MÂLİK b. DUHŞÜM

(مالك بن الدخشم)

Mâlik b. ed-Duhşüm b. Mâlik es-Sâlimî el-Ensârî

Sahâbî.

Evs kabilesine bağlı olup Medine’de yaşayan Amr b. Avf oğullarındandır. Hazrec kabilesine mensup olduğu da söylenmektedir. Babasının adı Duhayşim, Duhşün, Duhayşin diye de kaydedilmektedir. Annesi Umeyre bint Sa‘d b. Kays b. Amr b. İmruülkays’tır.


Mâlik b. Duhşüm’ün Akabe’de bulunup bulunmadığı tartışma konusu edilmekle birlikte başta Bedir olmak üzere bütün gazvelere katılmış, Bedir’de Süheyl b. Amr’ı esir alması ona büyük şöhret kazandırmıştır. Hz. Peygamber, Tebük dönüşünde Mâlik b. Duhşüm’ü Âsım b. Adî, bazı kaynaklara göre ise Ma‘n b. Adî ile veya üçünü birlikte (İbn Abdülber, ed-Dürer, s. 242) münafıkların İslâmiyet aleyhinde faaliyet göstermek için, Amr b. Avf oğulları mahallesinde yaptırdıkları Mescid-i Dırâr’ı ortadan kaldırmakla görevlendirmiş, onlar da bu görevi başarıyla tamamlamışlardır.
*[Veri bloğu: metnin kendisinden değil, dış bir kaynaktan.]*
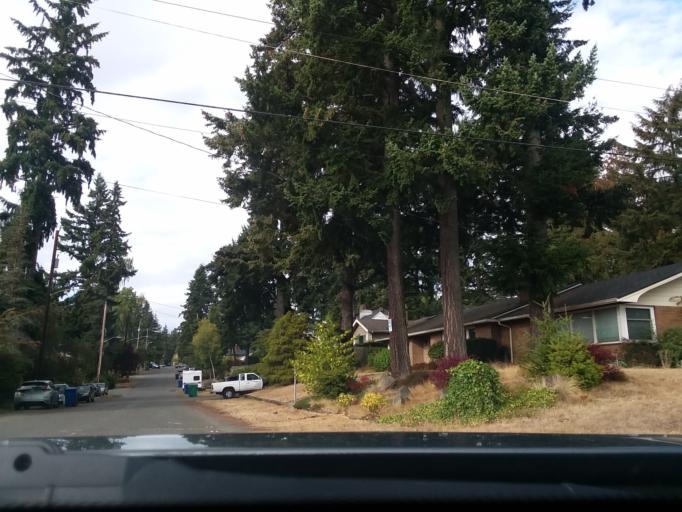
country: US
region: Washington
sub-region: King County
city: Shoreline
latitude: 47.7215
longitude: -122.3623
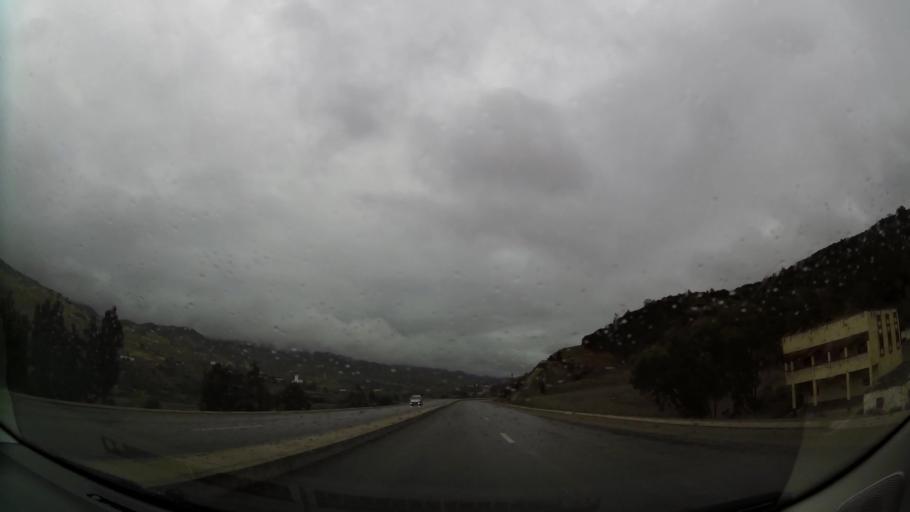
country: MA
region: Taza-Al Hoceima-Taounate
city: Imzourene
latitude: 35.0009
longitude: -3.8122
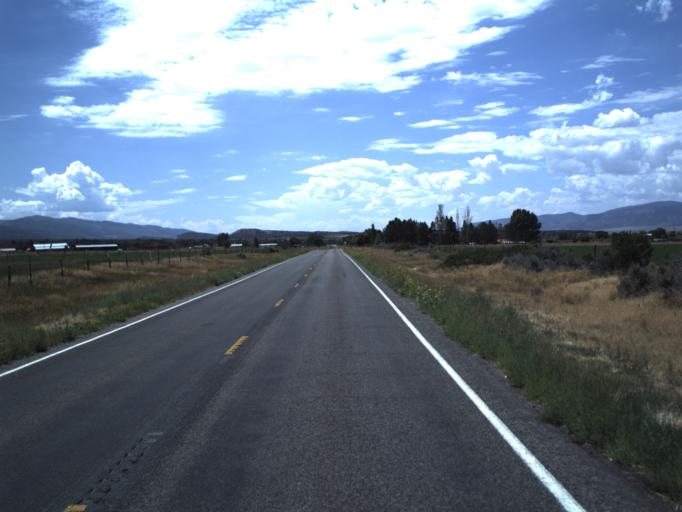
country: US
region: Utah
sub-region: Sanpete County
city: Mount Pleasant
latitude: 39.5056
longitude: -111.4849
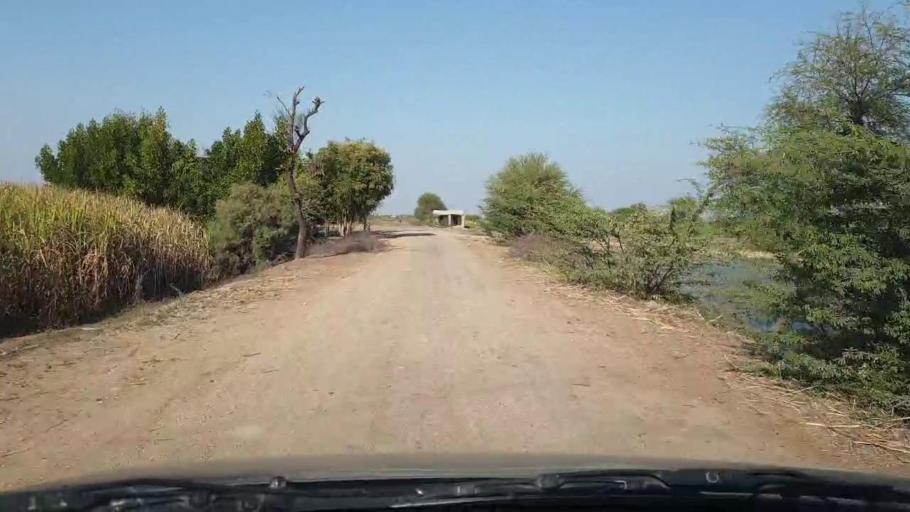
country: PK
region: Sindh
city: Samaro
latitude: 25.1702
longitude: 69.2855
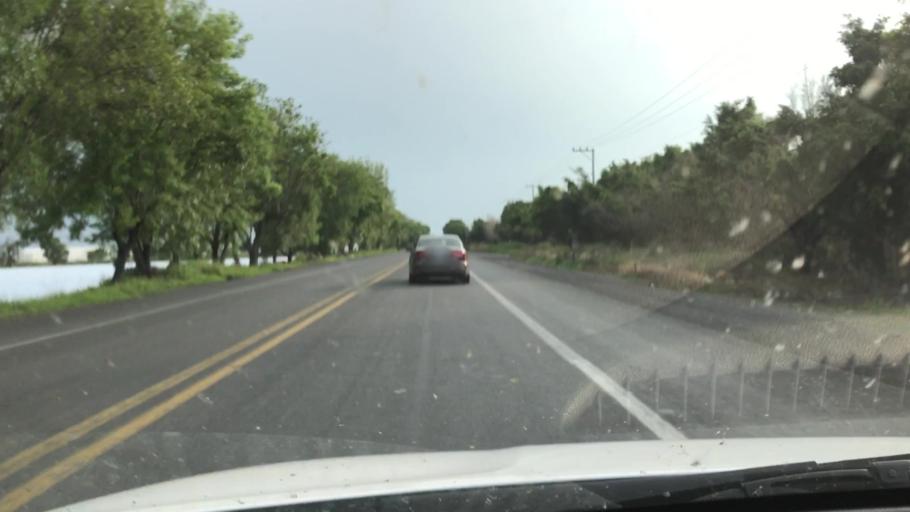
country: MX
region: Michoacan
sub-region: Yurecuaro
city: Yurecuaro
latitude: 20.3203
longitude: -102.2926
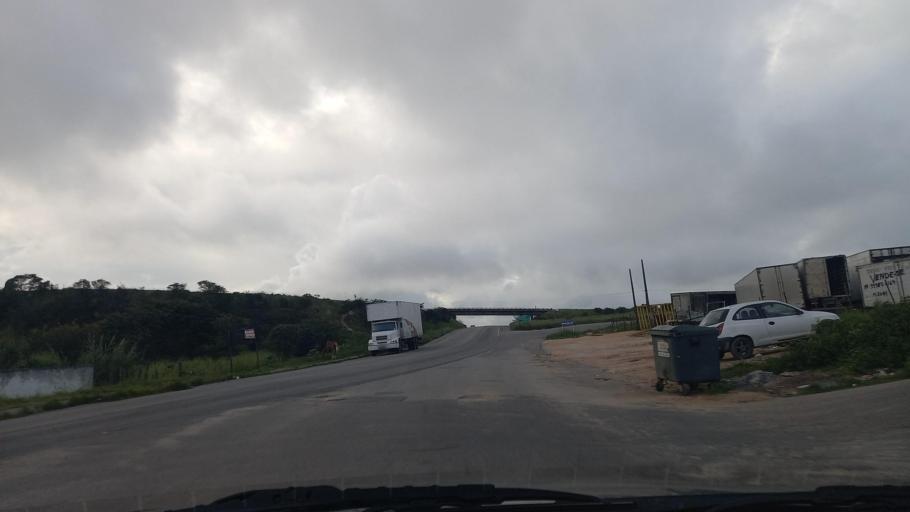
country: BR
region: Pernambuco
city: Garanhuns
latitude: -8.8796
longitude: -36.5069
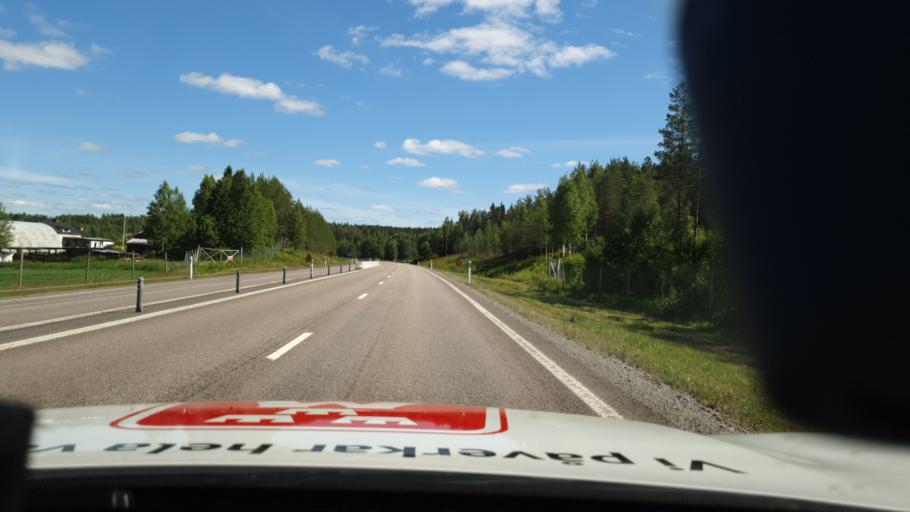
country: SE
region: Norrbotten
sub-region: Kalix Kommun
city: Rolfs
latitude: 65.8819
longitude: 22.9396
Mâlik b. Duhşüm hakkında gerekçesi açıklanmayan bir nifak iddiası ileri sürülmüştür. Onun bazı münafıklarla sosyal ilişkiler kurmasının ve onlarla iyi geçinmesinin böyle bir dedikoduya yol açmış olması muhtemeldir. “Mâlik b. Duhşüm, Allah ve Resulü’nü sevmeyen bir münafıktır” diyen bir kişiyi Hz. Peygamber böyle konuşmaktan menetmiş ve, “Onun lâ ilâhe illallah dediğini görmüyor musun?” demiştir (Müsned, III, 174; IV, 44; V, 449, 450; Buhârî, “Śalât”, 46, “Teheccüd”, 36, “EŧǾime”, 15, “İstitâbetü’l-mürteddîn”, 9; Müslim, “Îmân”, 54, 55, “Mesâcid”, 263, 264). İbn Abdülber, Mâlik b. Duhşüm’ün nifakla itham edilmesini doğru bulmamış, iyi bir müslüman olduğunu ortaya koyan davranışlarının böyle suçlamalara imkân vermeyeceğini söylemiştir. Onun Bedir Gazvesi’ndeki kahramanlığı, Mescid-i Dırâr’ı ortadan kaldırmak gibi önemli bir görevi Resûl-i Ekrem’in ona vermesi ve savaş meydanlarındaki yiğitliği Hz. Peygamber’e olan bağlılığını ortaya koymaktadır. Mâlik b. Duhşüm, Cemîle bint Übey b. Selûl ile evlenmiş, bu evlilikten Resûlullah’a biat eden hanımlardan biri olan Fürey‘a dünyaya geldiyse de nesli devam etmemiştir.

BİBLİYOGRAFYA:

Müsned, III, 174; IV, 44; V, 449, 450; VI, 9; Buhârî, “Śalât”, 46, “Teheccüd”, 36, “EŧǾime”, 15, “İstitâbetü’l-mürteddîn”, 9; Müslim, “Îmân”, 54, 55, “Mesâcid”, 263, 264; Vâkıdî, el-Meġāzî, I, 105, 117, 143, 282; III, 1046; İbn Hişâm, es-Sîre, II, 303, 304; IV, 174; İbn Sa‘d, eŧ-Ŧabaķāt, III, 466, 549; VIII, 380, 382, 383; Ebû Ubeyd Kāsım b. Sellâm, en-Neseb (nşr. Meryem M. Hayrüddir‘), Beyrut 1410/1989, s. 284; Fesevî, el-MaǾrife ve’t-târîħ, III, 559; İbn Abdülber, el-İstîǾâb, III, 372, 373; a.mlf., ed-Dürer fî İħtiśâri’l-meġāzî ve’s-siyer (nşr. Şevkī Dayf), Kahire 1983, s. 242; Nevevî, Şerĥu Müslim, I, 243, 244; İbn Hacer, el-İśâbe (Bicâvî), V, 721-722; VI, 41; VII, 556-557, 562; a.mlf., Fetĥu’l-bârî (Hatîb), I, 621; Tecrid Tercemesi, II, 365, 366.